DOCUMENT PASSAGE:
The radius of the observable universe becomes bigger and bigger with increasing age of the universe. Using the calculator and data mentioned in Post #10, one gets the following:

The Webpage you cited gives the following message:

 

[JimJCW]

4. Also, roughly how long would it be before we can start to detect a shift in the CMBR microwave frequency due to increasing redshift? I was just looking for an estimate, it will depend on instrumentation accuracies, but we do have a lot of time for averaging!

From the calculation result shown below, it is estimated that it takes 1.45 Myr for the wavelengths of the CMB to increase by a factor of 1.0001.

GIVEN DATA:
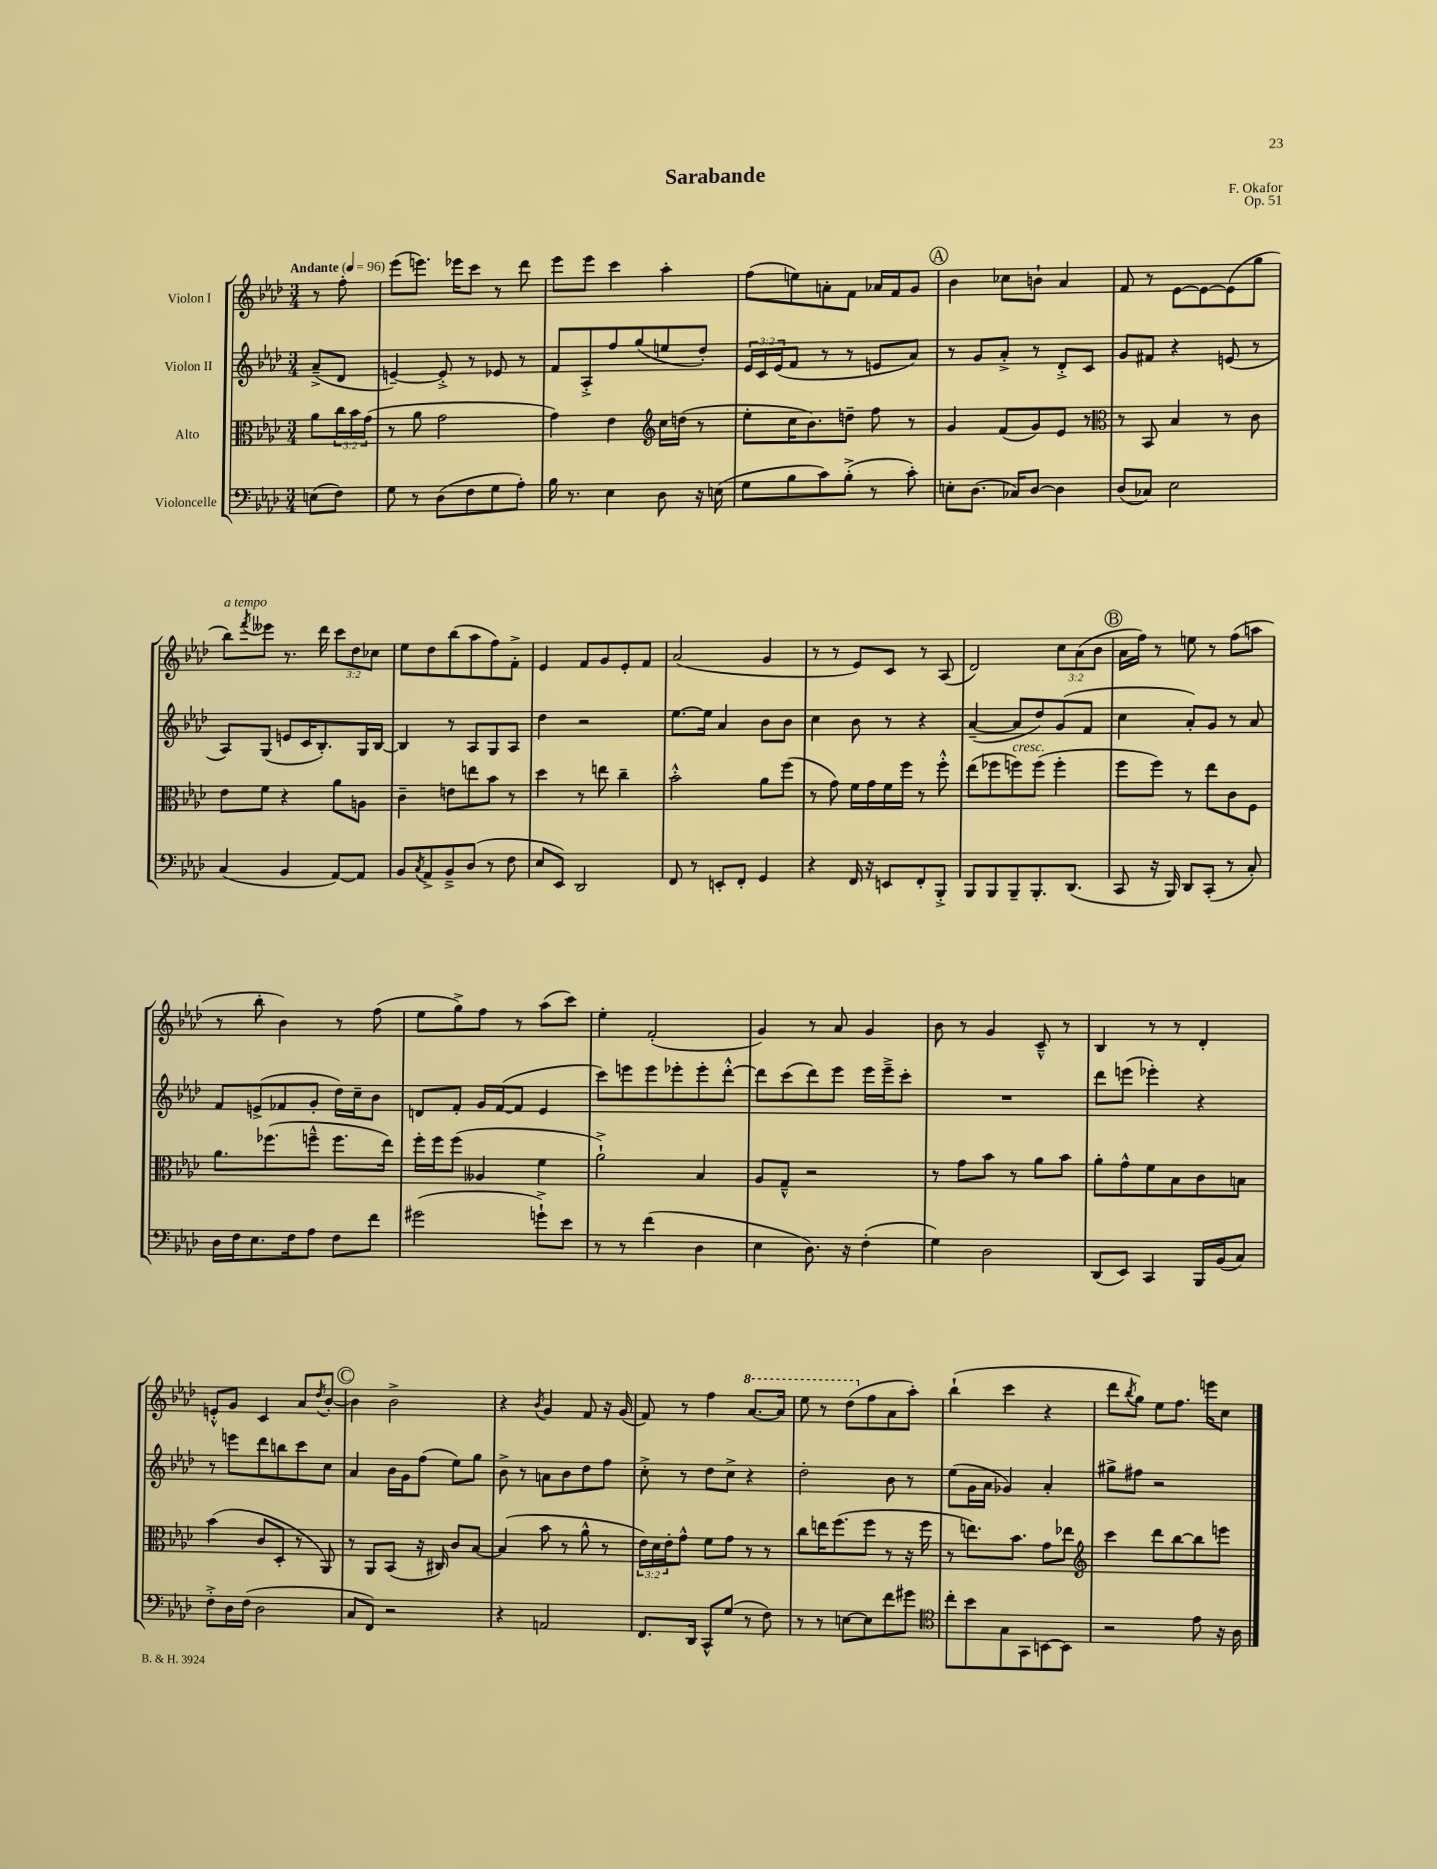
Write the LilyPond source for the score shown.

\header { title = "Sarabande" composer = "F. Okafor" opus = "Op. 51" }
<<
\new StaffGroup <<
\new Staff = "s0" \with { instrumentName = "Violon I" } {
    \clef treble \key aes \major \numericTimeSignature \time 3/4 \override Staff.TupletNumber.text = #tuplet-number::calc-fraction-text \partial 4 \tempo "Andante" 4 = 96
    r8 f''8-. |
    ees'''8( e'''8.) ees'''16 c'''8 r8 des'''8 |
    ees'''8 ees'''8 c'''4 aes''4-. |
    f''8( e''8) a'8-. f'8 aes'16 f'16 g'8 |
    \mark \markup { \circle "A" } bes'4 ces''8 b'8-! aes'4 |
    f'8 r8 ees'8~ ees'8~ ees'8( g''8 |
    bes''8^\markup { \italic "a tempo" }) \acciaccatura { f'''8 } eeses'''8 r8. des'''16 \tuplet 3/2 { c'''8 des''8 ces''8 } |
    ees''8 des''8 bes''8( aes''8 f''8) f'8-.-> |
    ees'4 f'8 g'8 ees'8-. f'8 |
    aes'2( g'4 |
    r8 r8 ees'8) c'8 r8 aes8( |
    des'2) \tuplet 3/2 { c''8 aes'8( bes'8 } |
    \mark \markup { \circle "B" } aes'16 f''16) r8 e''8 r8 f''8( a''8 |
    r8 bes''8-. bes'4) r8 f''8( |
    ees''8 g''8->) f''8 r8 aes''8( c'''8) |
    ees''4-. f'2-.( |
    g'4) r8 aes'8 g'4 |
    bes'8 r8 g'4 c'8---^ r8 |
    bes4 r8 r8 des'4-. |
    e'8-.-^ g'8 c'4 aes'8 \acciaccatura { des''8 } bes'8~-. |
    \mark \markup { \circle "C" } bes'4 bes'2-> |
    r4 \acciaccatura { bes'8 } g'4 f'8 r16 g'16( |
    f'8) r8 f''4 \ottava #1 aes''8.~ aes''16 |
    ees'''8 r8 des'''8( \ottava #0 f''8 aes'8 aes''8-.) |
    bes''4-!( c'''4 r4 |
    des'''8 \acciaccatura { bes''8 } g''8) ees''8 f''8. e'''16 c''8 \bar "|." |
}
\new Staff = "s1" \with { instrumentName = "Violon II" } {
    \clef treble \key aes \major \numericTimeSignature \time 3/4 \override Staff.TupletNumber.text = #tuplet-number::calc-fraction-text \partial 4
    aes'8--->( des'8 |
    e'4~--) e'8-.-> r8 ees'8 r8 |
    f'8 aes8-.-> f''8 g''8( e''8 des''8-.) |
    \tuplet 3/2 { ees'16 c'16 ees'16( } f'8 r8 r8 e'8 aes'8) |
    \mark \markup { \circle "A" } r8 g'8 aes'8-.-> r8 des'8-.-> c'8 |
    g'8 fis'8 r4 e'8( r8 |
    aes8) g8( e'8 c'16 bes8.-.) g16 bes16~ |
    bes4 r8 aes8 g8 aes8 |
    des''4 r2 |
    ees''8.~ ees''16 aes'4 bes'8 bes'8 |
    c''4 bes'8 r8 r4 |
    aes'4~--( aes'8 des''8) g'8( f'8 |
    \mark \markup { \circle "B" } c''4 aes'8-.) g'8 r8 aes'8 |
    f'8 e'8->( fes'8 g'8-. des''16) c''16-- bes'8 |
    d'8 f'8-. g'16 f'16~( f'8 ees'4 |
    c'''8) e'''8 e'''8 ees'''8-. ees'''8-. des'''8~-.-^ |
    des'''8 c'''8( des'''8) ees'''8 ees'''16 ees'''16---> c'''8-. |
    R2. |
    des'''8 e'''8( ees'''4-.) r4 |
    r8 e'''8 des'''8 b''8 c'''8 c''8 |
    \mark \markup { \circle "C" } aes'4 bes'16 g'16 f''8( ees''8) g''8 |
    bes'8-> r8 a'8 bes'8 des''8 f''8 |
    c''8-.-> r8 des''8 c''8-> r4 |
    des''2-. bes'8 r8 |
    ees''8( g'16 aes'16 ges'4) aes'4-. |
    gis''8-> fis''8 r2 \bar "|." |
}
\new Staff = "s2" \with { instrumentName = "Alto" } {
    \clef alto \key aes \major \numericTimeSignature \time 3/4 \override Staff.TupletNumber.text = #tuplet-number::calc-fraction-text \partial 4
    aes'8 \tuplet 3/2 { c''16 bes'16 g'16( } |
    r8 aes'8 g'2 |
    g'4) ees'4 \clef treble c''16 d''16( r8 |
    ees''8-. c''16 bes'8.) d''8-- f''8 r8 |
    \mark \markup { \circle "A" } g'4 f'8( g'8) ees'8 r8 |
    \clef alto r8 bes,8 bes4 r8 c'8 |
    ees'8 f'8 r4 aes'8 a8 |
    c'4-- e'8 e''8 bes'8 r8 |
    des''4 r8 e''8 c''4-- |
    bes'2-.-^ aes'8 f''8( |
    r8 g'8) f'16 g'16 f'16 f''16 r8 f''8-.-^ |
    ees''8( fes''8 f''8^\markup { \italic "cresc." }) f''8( f''4-. |
    \mark \markup { \circle "B" } f''8 f''8) r8 ees''8 c'8 f8 |
    aes'8. fes''8.( f''8---^ f''8. ees''16) |
    f''16-. f''16 f''8( aeses4 f'4 |
    aes'2-!->) bes4 |
    aes8 g8---^ r2 |
    r8 g'8 bes'8 r8 aes'8 bes'8 |
    aes'8-. g'8-^ f'8 bes8 c'8 b8 |
    bes'4( c'8 des8-. r8 aes,8) |
    \mark \markup { \circle "C" } r8 aes,8 bes,8( r16 cis16) c'8 bes8~ |
    bes4( bes'8 r8 aes'8-^ r8 |
    \tuplet 3/2 { ees'16) des'16 ees'16-. } g'8-^ f'8 g'8 r8 r8 |
    c''8 e''16 f''8.( f''8 r8 r16 f''16 |
    r8 e''8.) bes'8. g'8 ees''8 |
    \clef treble c'''4 des'''8 bes''8~ bes''8 e'''8 \bar "|." |
}
\new Staff = "s3" \with { instrumentName = "Violoncelle" } {
    \clef bass \key aes \major \numericTimeSignature \time 3/4 \partial 4
    e8( f8) |
    g8 r8 des8( f8 g8 aes8-.) |
    bes16 r8. ees4 des8 r16 e16( |
    g8 bes8 c'8) bes8-.->( r8 c'8-.) |
    \mark \markup { \circle "A" } e8-. des8.( ces16) des8~ des4 |
    des8( ces8) ees2 |
    c4( bes,4 aes,8~) aes,8 |
    bes,8 \acciaccatura { c8 } aes,8-> bes,8---> des8( r8 f8 |
    ees8 ees,8) des,2 |
    f,8 r8 e,8-. f,8-. g,4 |
    r4 f,16 r16 e,8 f,8-. bes,,8-.-> |
    bes,,8 bes,,8 bes,,8-- bes,,8.-. des,8.( |
    \mark \markup { \circle "B" } c,8 r16 bes,,16) des,8 c,8-.( r8 c8-.) |
    des16 f16 ees8. f16 aes8 f8 f'8 |
    gis'2( g'8-!->) ees'8 |
    r8 r8 f'4( des4 |
    ees4 des8.) r16 f4-.( |
    g4) des2 |
    des,8( ees,8) c,4 bes,,16 bes,16( c8) |
    f8-.-> des16 f16( des2 |
    \mark \markup { \circle "C" } c8 f,8) r2 |
    r4 a,2 |
    f,8. des,16 c,8-^ g8( r8 f8) |
    r8 r8 e8~ e8 f'8 gis'8 |
    \clef tenor c''8-. bes'8 g8 g,8 b,8~ b,8 |
    r2 ees'8 r16 aes16 \bar "|." |
}
>>
>>
\layout { \context { \Score \remove "Bar_number_engraver" } }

TASK:
Carry on the forum thread about the growing observable universe and the redshift of the CMB, starting right after its final sentence.

RESPONSE TO THIS TASK:
z​	Scale (a)​	Tnow Gyr​	Time from now Gyr​
0.000000000E+00​	1.000000000E+00​	1.378704250E+01​
-1.000000000E-04​	1.000100010E+00​	1.378848776E+01​	1.445260000E-03​
-1.000000000E-03​	1.001001001E+00​	1.380150466E+01​	1.446216000E-02​
-9.900000000E-03​	1.009998990E+00​	1.393115785E+01​	1.441153500E-01​
-1.000000000E-02​	1.010101010E+00​	1.393262428E+01​	1.455817800E-01​

 

[Tanelorn]

Thanks Jim, this is another link to Ethan's article:
https://www.patreon.com/posts/ask-ethan-will-40189763

Interesting that it would be 1.45 Myr for the wavelengths of the CMB to increase by a factor of 1.0001
The accuracy of an atomic clock error is 1 in 10^14, so we should be able to see a change in the frequency of the CMBR redshift in years, certainly decades. This would be a very interesting measurement which we could make starting now, assuming that the frequency of the CMBR can also be measured accurately.

Regarding the galaxy CEERS-93316 with redshift 16.7 the current distance is 34.7B LYRS and its current velocity Vp is 2.53c. What were the distance and velocity when the light which we see on Earth now, was first emitted?Interesting that the observable universe gets larger in the distant future. What are Dhor and Dpar and what is the y-axis in your chart? How big is today's observable universe in BLyrs if light was emitted today and how big would it be in 90Gyrs? I assume, as Ethan says, that there would only be our local group of galaxies filling that massive void.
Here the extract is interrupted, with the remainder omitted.